Di là dall’amarezza che la pellicola restituisce, si ride e ci si diverte a più riprese, trovando sovente punte di cinico e di grottesco che stemperano un’atmosfera in cui il lato melodrammatico sembra cercare comunque il lasciapassare. La reale bravura di Comencini sta nell’assemblare bene tutte queste suggestioni, lasciando a briglia sciolta il suo grande complesso d’attori, quasi musicanti: sembra un’orchestra tanto sono perfetti i tempi e i modi con cui interagiscono i protagonisti sulla ribalta, creando una sorta di unica melodia, assai gradevole da ascoltare. E qui ritorna la rabbia e la nostalgia. Perché non si riesce più a far film del genere, in Italia? Le risposte, ahimé, le conosciamo. Certo che un Sordi non nasce tutti i giorni, e nemmeno una Mangano. E la commedia all’italiana è morta. Saprà rinascere dalle sue ceneri, come l’araba Fenice? Anche questo quesito, perlomeno nel breve termine, sembra destinato a trovare risposta negativa. Nell’attesa, godiamoci quel tanto che l’italico cinema del passato ci ha lasciato in eredità. Un’eredità preziosa, della quale essere giustamente orgogliosi.

Dati elencati:
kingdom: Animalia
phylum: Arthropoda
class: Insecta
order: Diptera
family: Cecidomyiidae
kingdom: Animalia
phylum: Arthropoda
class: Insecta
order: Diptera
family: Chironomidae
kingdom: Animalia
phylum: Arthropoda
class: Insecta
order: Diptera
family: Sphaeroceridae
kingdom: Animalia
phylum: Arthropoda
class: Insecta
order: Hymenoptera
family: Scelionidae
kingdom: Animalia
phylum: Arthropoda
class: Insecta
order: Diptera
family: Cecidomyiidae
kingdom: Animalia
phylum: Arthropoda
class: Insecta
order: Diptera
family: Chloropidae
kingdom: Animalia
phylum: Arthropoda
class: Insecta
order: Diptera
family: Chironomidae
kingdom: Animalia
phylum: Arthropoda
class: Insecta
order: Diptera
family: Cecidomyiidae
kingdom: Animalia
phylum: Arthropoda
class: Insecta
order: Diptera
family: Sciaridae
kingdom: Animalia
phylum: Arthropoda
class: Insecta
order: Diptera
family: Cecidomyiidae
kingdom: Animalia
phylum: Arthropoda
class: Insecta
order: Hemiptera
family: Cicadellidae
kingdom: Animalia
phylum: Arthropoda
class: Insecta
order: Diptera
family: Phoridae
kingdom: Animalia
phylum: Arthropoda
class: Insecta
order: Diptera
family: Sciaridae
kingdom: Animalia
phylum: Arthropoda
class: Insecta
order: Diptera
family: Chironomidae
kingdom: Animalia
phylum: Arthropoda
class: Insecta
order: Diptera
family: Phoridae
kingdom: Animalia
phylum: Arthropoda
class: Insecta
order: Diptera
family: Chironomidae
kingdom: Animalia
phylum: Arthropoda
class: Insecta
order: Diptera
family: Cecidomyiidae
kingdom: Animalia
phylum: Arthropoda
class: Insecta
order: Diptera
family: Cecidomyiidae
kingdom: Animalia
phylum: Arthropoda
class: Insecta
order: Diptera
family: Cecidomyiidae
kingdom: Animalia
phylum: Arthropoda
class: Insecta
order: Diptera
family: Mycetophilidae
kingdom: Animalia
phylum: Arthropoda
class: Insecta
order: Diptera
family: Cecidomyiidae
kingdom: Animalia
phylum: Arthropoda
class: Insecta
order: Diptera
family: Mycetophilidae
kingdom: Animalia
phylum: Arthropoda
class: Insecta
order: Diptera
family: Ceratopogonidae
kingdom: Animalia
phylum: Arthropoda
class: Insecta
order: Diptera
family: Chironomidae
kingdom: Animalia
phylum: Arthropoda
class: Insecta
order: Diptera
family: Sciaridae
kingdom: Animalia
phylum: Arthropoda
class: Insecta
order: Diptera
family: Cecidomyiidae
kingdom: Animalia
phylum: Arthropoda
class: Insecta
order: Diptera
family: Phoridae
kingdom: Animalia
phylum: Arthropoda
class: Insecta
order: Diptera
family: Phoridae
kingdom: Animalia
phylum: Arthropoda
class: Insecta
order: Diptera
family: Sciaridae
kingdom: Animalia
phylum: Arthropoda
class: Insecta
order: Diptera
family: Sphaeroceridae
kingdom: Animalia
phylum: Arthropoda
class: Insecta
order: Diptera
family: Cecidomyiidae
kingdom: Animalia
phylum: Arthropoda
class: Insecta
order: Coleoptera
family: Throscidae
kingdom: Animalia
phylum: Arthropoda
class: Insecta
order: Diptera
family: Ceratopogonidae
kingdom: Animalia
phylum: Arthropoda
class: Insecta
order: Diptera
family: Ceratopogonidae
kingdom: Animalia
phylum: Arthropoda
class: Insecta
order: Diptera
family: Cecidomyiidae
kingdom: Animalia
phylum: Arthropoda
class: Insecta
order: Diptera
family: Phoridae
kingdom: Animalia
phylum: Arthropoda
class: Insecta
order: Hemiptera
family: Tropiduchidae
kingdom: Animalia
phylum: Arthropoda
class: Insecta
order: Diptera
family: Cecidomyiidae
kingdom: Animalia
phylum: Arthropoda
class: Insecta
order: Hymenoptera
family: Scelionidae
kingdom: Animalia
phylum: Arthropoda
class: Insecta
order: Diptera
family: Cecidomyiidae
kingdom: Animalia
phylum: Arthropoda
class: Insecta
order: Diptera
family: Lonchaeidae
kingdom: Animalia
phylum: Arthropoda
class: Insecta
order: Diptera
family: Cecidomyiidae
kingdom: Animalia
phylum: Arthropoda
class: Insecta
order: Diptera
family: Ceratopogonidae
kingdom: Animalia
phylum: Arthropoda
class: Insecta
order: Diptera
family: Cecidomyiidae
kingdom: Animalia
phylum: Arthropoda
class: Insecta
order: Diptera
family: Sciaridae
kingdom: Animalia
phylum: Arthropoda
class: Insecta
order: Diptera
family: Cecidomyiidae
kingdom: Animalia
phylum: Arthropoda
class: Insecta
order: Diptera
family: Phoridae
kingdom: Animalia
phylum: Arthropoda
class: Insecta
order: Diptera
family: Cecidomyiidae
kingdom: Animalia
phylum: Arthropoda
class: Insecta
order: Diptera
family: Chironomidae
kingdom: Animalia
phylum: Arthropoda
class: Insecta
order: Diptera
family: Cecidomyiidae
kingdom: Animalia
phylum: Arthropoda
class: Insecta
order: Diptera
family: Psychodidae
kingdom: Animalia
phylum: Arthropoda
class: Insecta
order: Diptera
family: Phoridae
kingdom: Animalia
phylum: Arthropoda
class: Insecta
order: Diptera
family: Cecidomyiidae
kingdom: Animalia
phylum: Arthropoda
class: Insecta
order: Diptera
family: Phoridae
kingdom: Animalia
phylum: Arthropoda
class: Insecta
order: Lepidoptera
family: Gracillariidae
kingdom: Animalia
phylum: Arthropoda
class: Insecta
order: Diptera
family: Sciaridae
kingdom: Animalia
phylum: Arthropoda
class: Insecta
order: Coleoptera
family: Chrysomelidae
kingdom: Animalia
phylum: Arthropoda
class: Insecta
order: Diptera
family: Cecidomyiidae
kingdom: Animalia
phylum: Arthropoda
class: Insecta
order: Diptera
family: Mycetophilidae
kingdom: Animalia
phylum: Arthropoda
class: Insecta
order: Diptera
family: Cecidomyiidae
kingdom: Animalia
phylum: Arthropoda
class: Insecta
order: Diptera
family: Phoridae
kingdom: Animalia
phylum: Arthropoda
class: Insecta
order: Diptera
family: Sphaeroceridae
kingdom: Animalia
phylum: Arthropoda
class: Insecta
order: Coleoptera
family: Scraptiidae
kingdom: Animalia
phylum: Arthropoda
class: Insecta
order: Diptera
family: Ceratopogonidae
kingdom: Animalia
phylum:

Consegna:
Continua, per favore, la recensione del film di Comencini, scrivendo il seguito dopo l'ultima frase riportata. I dati sono materiale a sé, separato dalla recensione.

Risposta:
Curiosità: Nel 1973 Alberto Sordi e Silvana Mangano vinsero, con il film in questione, per l’interpretazione come attore e attrice protagonista, il prestigioso David di Donatello.
Federico Magi, agosto 2007.
Edizione esaminata e brevi note
Regia: Luigi Comencini. Soggetto e sceneggiatura: Rodolfo Sonego. Direttore della fotografia: Giuseppe Ruzzolini. Montaggio: Nino Baragli. Interpreti principali: Alberto Sordi, Silvana Mangano, Bette Davis, Joseph Cotten, Mario Carotenuto, Domenico Modugno, Antonella Di Maggio, Daniele Dublino, Luciana Lehar, Franca Scagnetti, Guido Cerniglia, Ennio Antonelli, Piero Morgia, Giacomo De Michelis, Dalila Di Lazzaro, Giselda Castrini, Marco Tulli. Scenografia: Luigi Scaccianoce. Costumi: Bruna Parmesan. Musica originale: Piero Piccioni. Produzione: Dino De Laurentiis. Origine: Italia, 1972. Durata: 116 minuti.